Esos antecedentes generacionales (sumados al hecho de que fue el Papa Francisco quien lo elevó a la jerarquía arzobispal) fueron esgrimidos para volcar sobre él un cargamento de maledicencia. “Marca el inicio de una era de veinte años -si Dios no dispone otra cosa-, en la que buena parte de la iglesia católica argentina dejará de serlo”, se sostuvo desde un blog ultramontano. “En él García Cuerva tendrán a un enemigo tan poderoso como Cristina Kirchner, con la que seguramente tejerá alianzas a fin de derrocar al nuevo gobierno”.

Alimentado con los mismos ingredientes de ese libelo, un sacerdote nicoleño disparó contra el flamante Arzobispo: “Es una persona gay, apoya al LGTB y toda esa porquería. Además, apoya el terrorismo, es kirchnerista, peronista y es recontra francisquista… también antimilitar, amigo de las Abuelas de Plaza de Mayo… es lo peor que nos pudo haber pasado”.

Pocas horas después de este exabrupto, el cura Vásquez trató de enmendar su mal paso y calificó sus declaraciones de “mendaces” y solicitó perdón: “Me arrepiento de todo el contenido del audio que se hizo circular”.

Estos chismorreos viperinos no son inusuales en las luchas internas, y la Iglesia no deja de albergar pugnas de ese tipo. Sin embargo, lo que podría resultar un ruido molesto pero entendible en ese ámbito circunscripto se desorbita en el clima tóxico del faccionalismo y se convierte en proyectil de una pelea mayor.
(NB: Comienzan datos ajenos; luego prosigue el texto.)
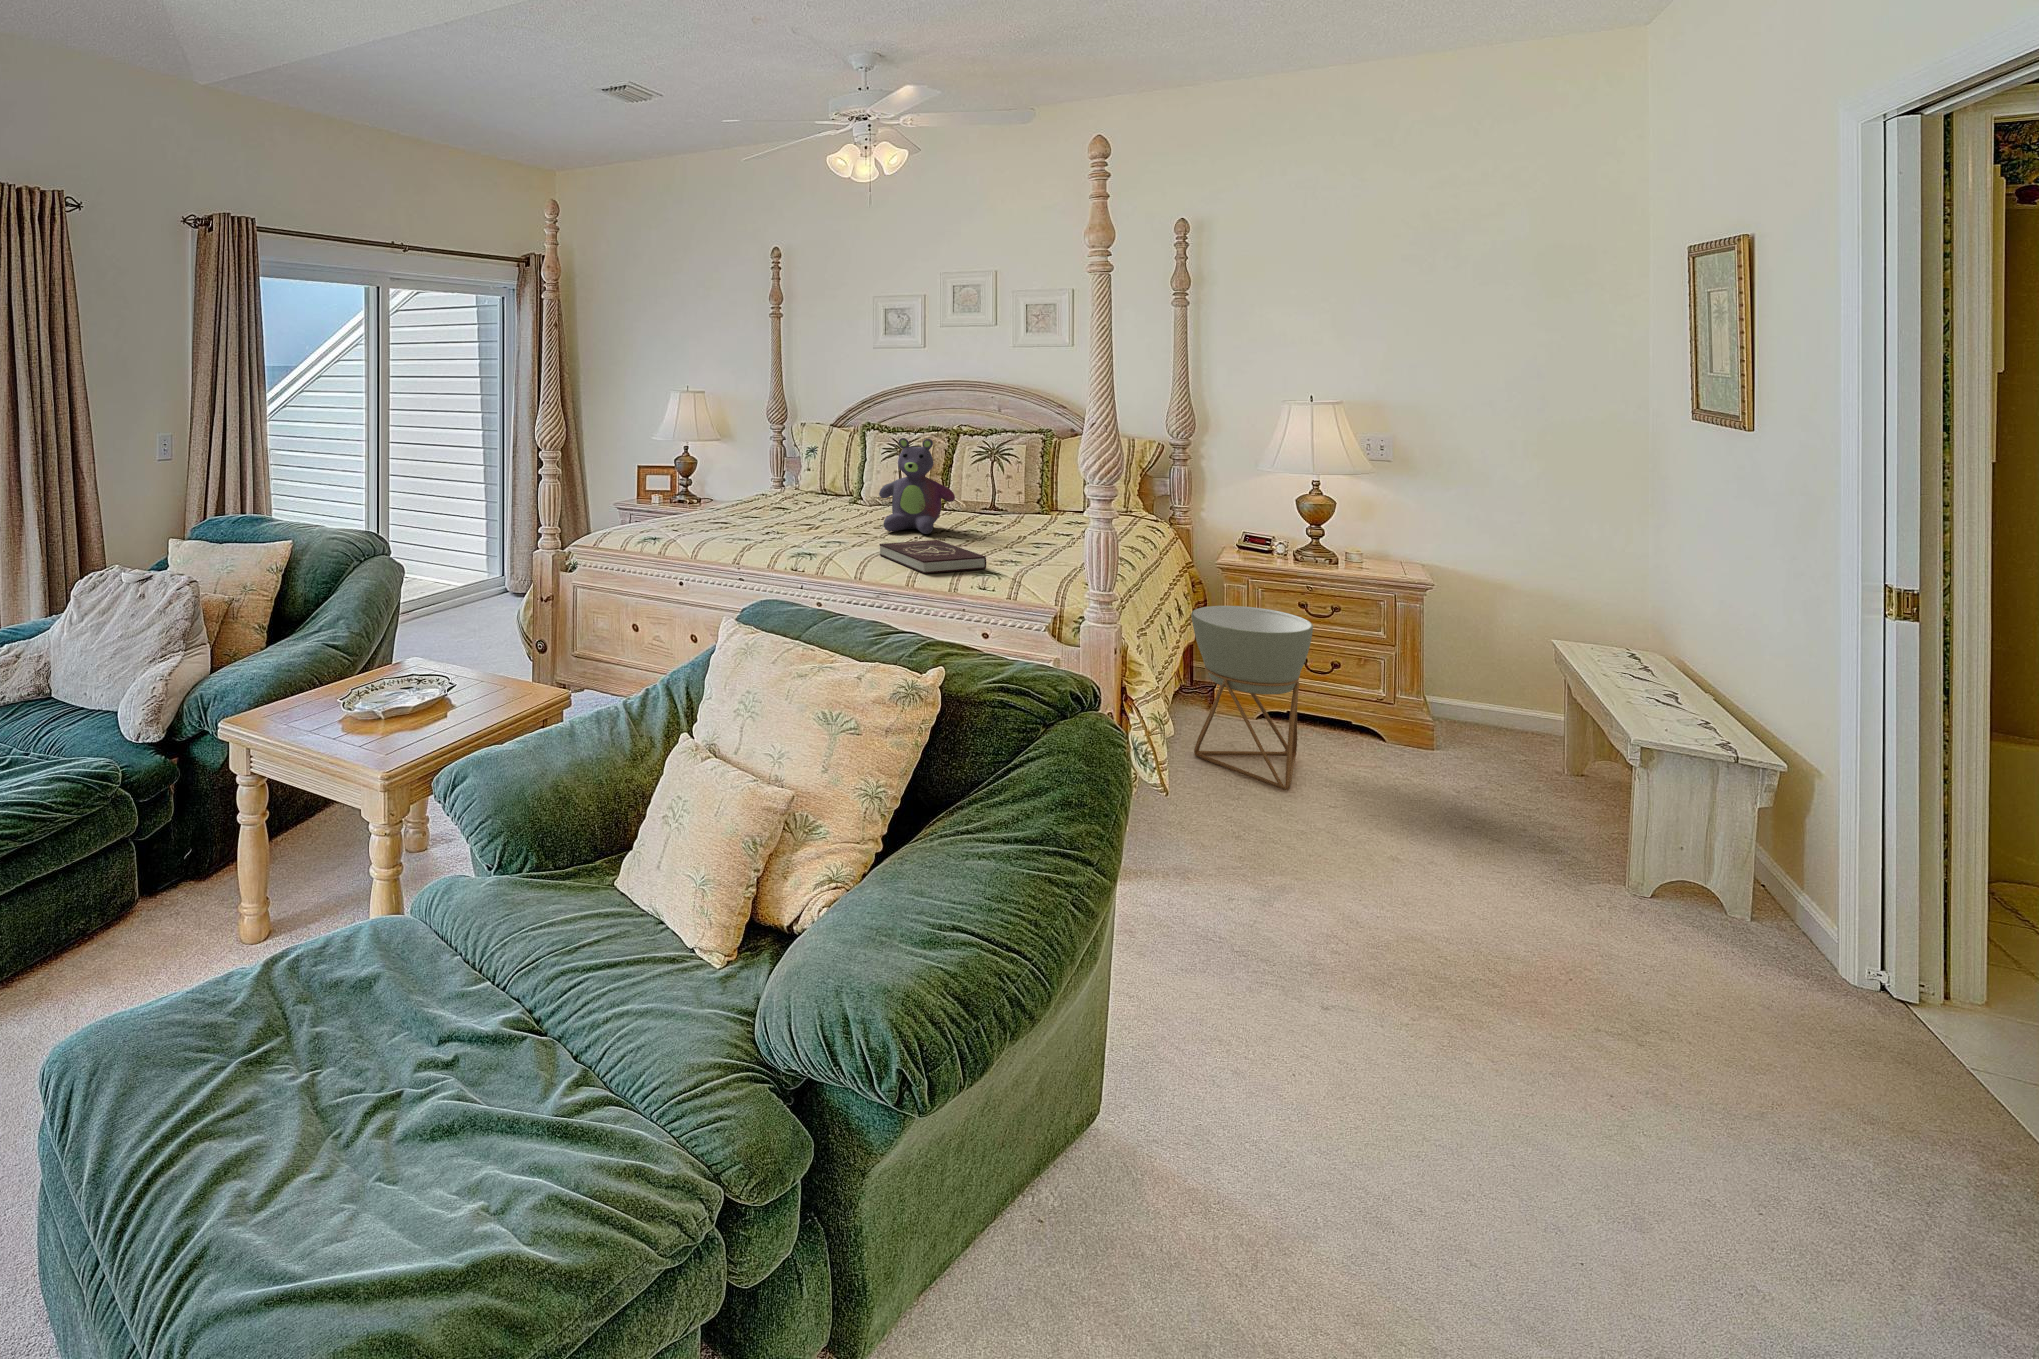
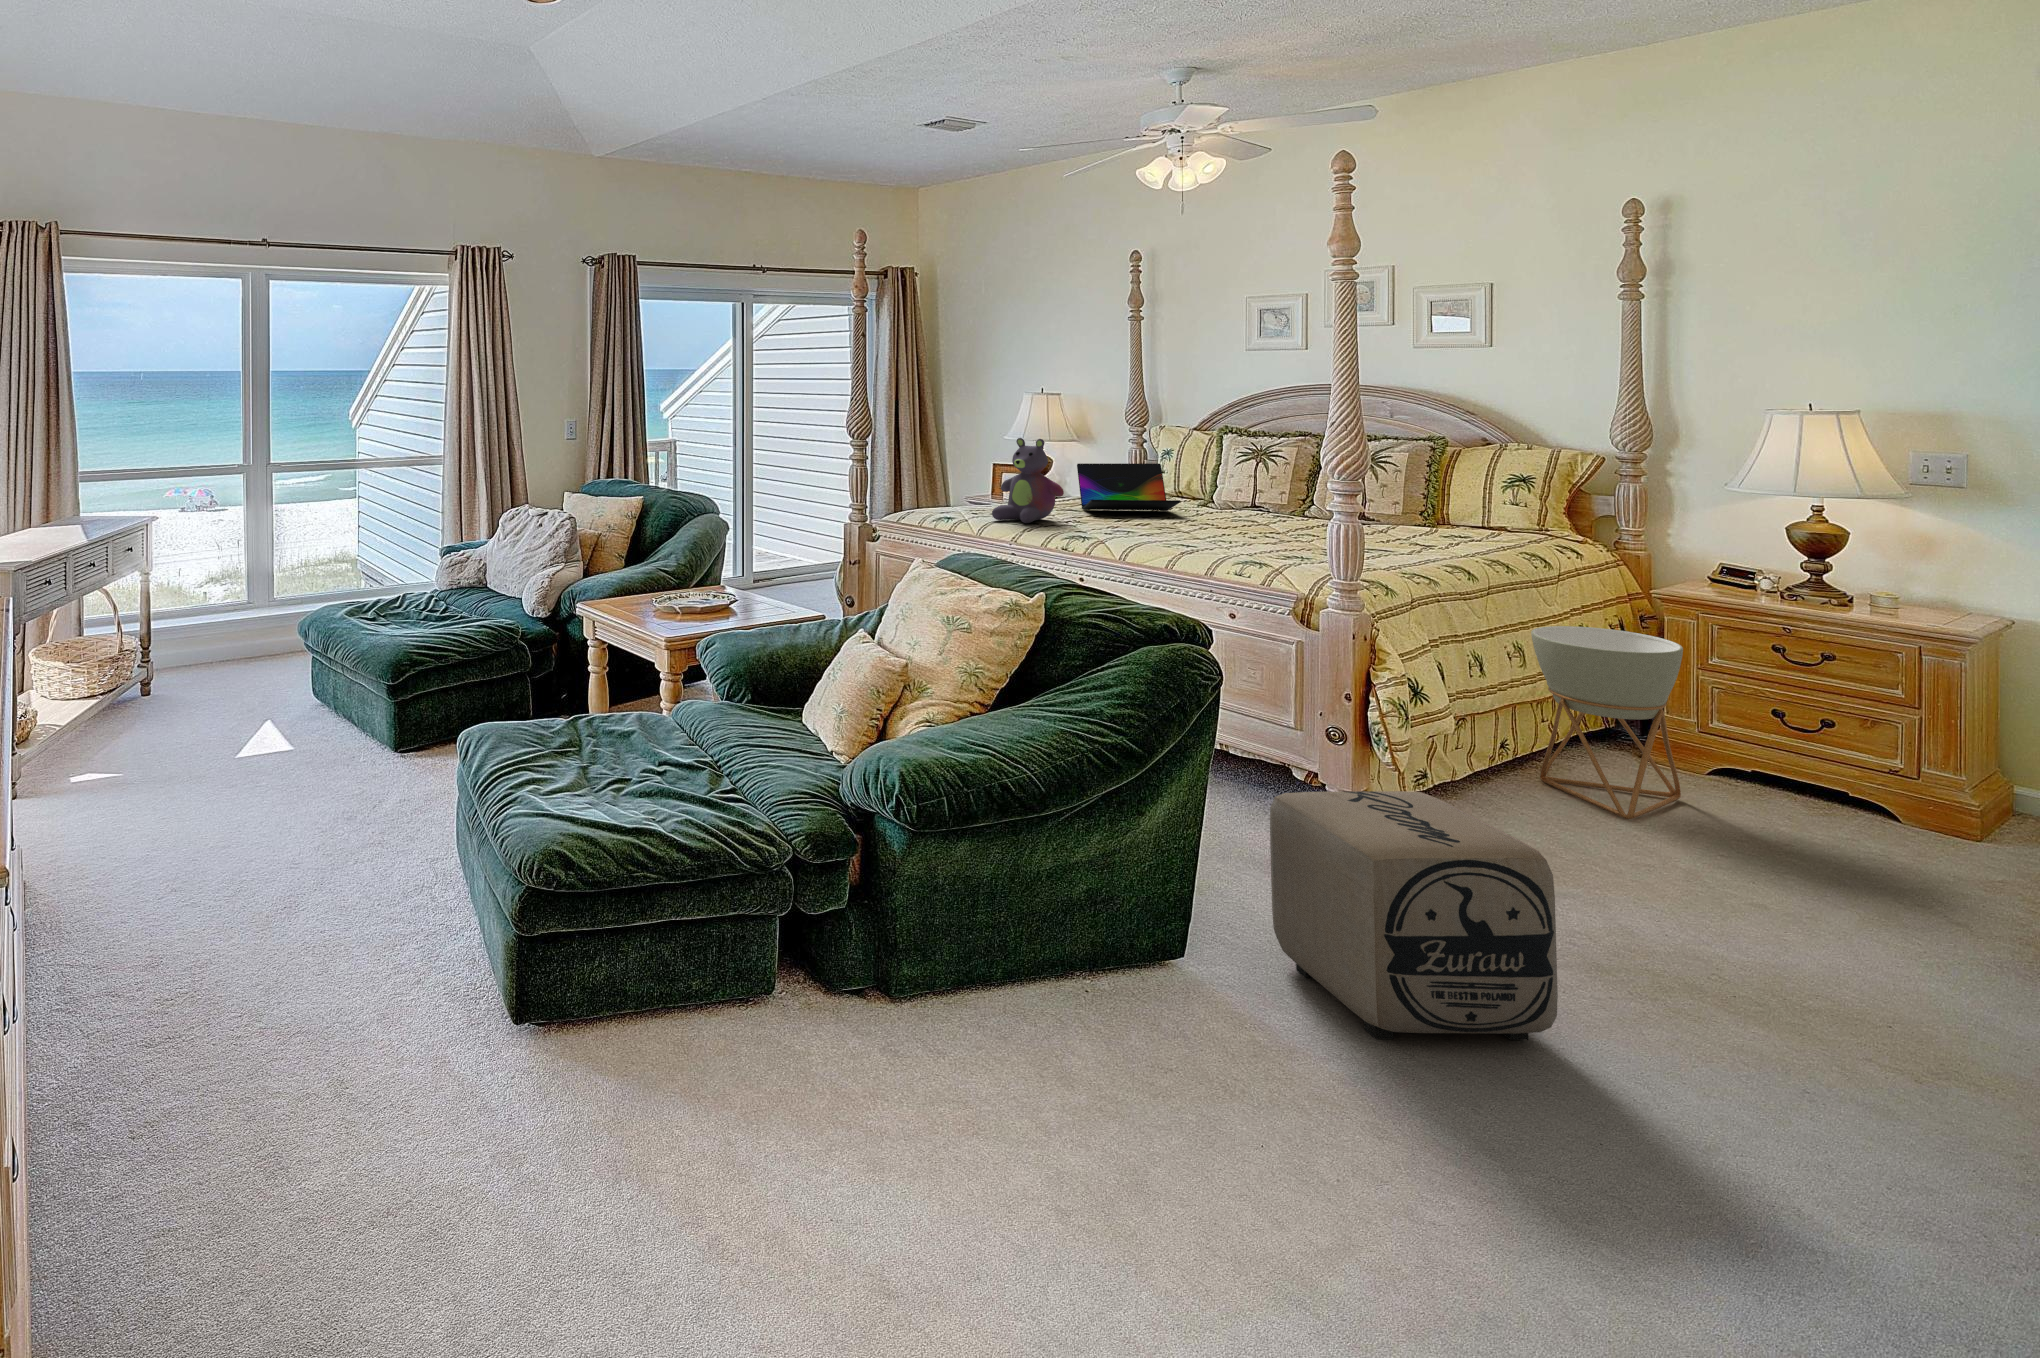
stuffed bear: present [879,438,955,534] -> present [992,438,1064,523]
laptop: none [751,461,856,515] -> present [1077,463,1180,511]
book: present [879,540,986,574] -> none [1157,533,1252,559]
ottoman: none [1216,869,1554,1238] -> present [1270,791,1558,1040]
Aun después de que el cura Vásquez confesó la mendacidad de sus dichos y pidió disculpas, algunos grandes medios publicaban simultáneamente las disculpas y las calumnias, emparejándolas. Y conductores del horario central de una importante señal noticiosa difundían las corrosivas opiniones del libelo preconciliar que atacaba a García Cuerva y lo usaban como base para un peregrino ataque al Papa, adjudicándole un imaginario plan: “Francisco está armando las unidades básicas en los púlpitos de las iglesias principales de Buenos Aires… (porque) ve que el peronismo está en descomposición. El Papa está reorganizando el peronismo del 2024, desde la base central de la Catedral de Buenos Aires para resistir a un Gobierno que seguramente no va a ser peronista. Una jugada bien jesuita. Dejarle un regalito al próximo Gobierno o a los que vengan”.

Cuando la mayoría de las encuestas sentencia la derrota del Frente de Todos (y hasta sus propios dirigentes comparten ese vaticinio y sólo parecen aspirar a no salir terceros) este faccionalismo antikirchnerista constituye un exceso en la legítima defensa, aunque es probable que este antikirchnerismo sea sólo una máscara destinada a empujar al máximo una radicalización de la grieta, que impida u obstaculice cualquier estrategia destinada a encontrar una convergencia política en base a un acuerdo que amplíe las bases de la futura gobernabilidad.

La perspectiva de que el comentado viaje del Papa a la Argentina hacia la Semana Santa de 2024 contribuya a soldar una política de acuerdos alejada de los extremos es, probablemente, el blanco de esta estrategia facciosa que toma como primer blanco al recién designado arzobispo porteño pero también tiene en la mira a un número de dirigentes que privilegian la moderación y el diálogo.

El motor de esa estrategia agresiva es el temor a un triunfo de la lógica del encuentro y la búsqueda de coincidencias. Un hilo no demasiado invisible une los ataques al flamante arzobispo porteño Jorge García Cuerva, la resistencia al Papa Francisco, acentuada frente a su esperado viaje al país y la agresividad frente a los movimientos que procuran reconfigurar un sistema político que, en estado terminal, tiene ante sí la reforma o el estallido.

El país está abriéndose con esfuerzo una nueva oportunidad.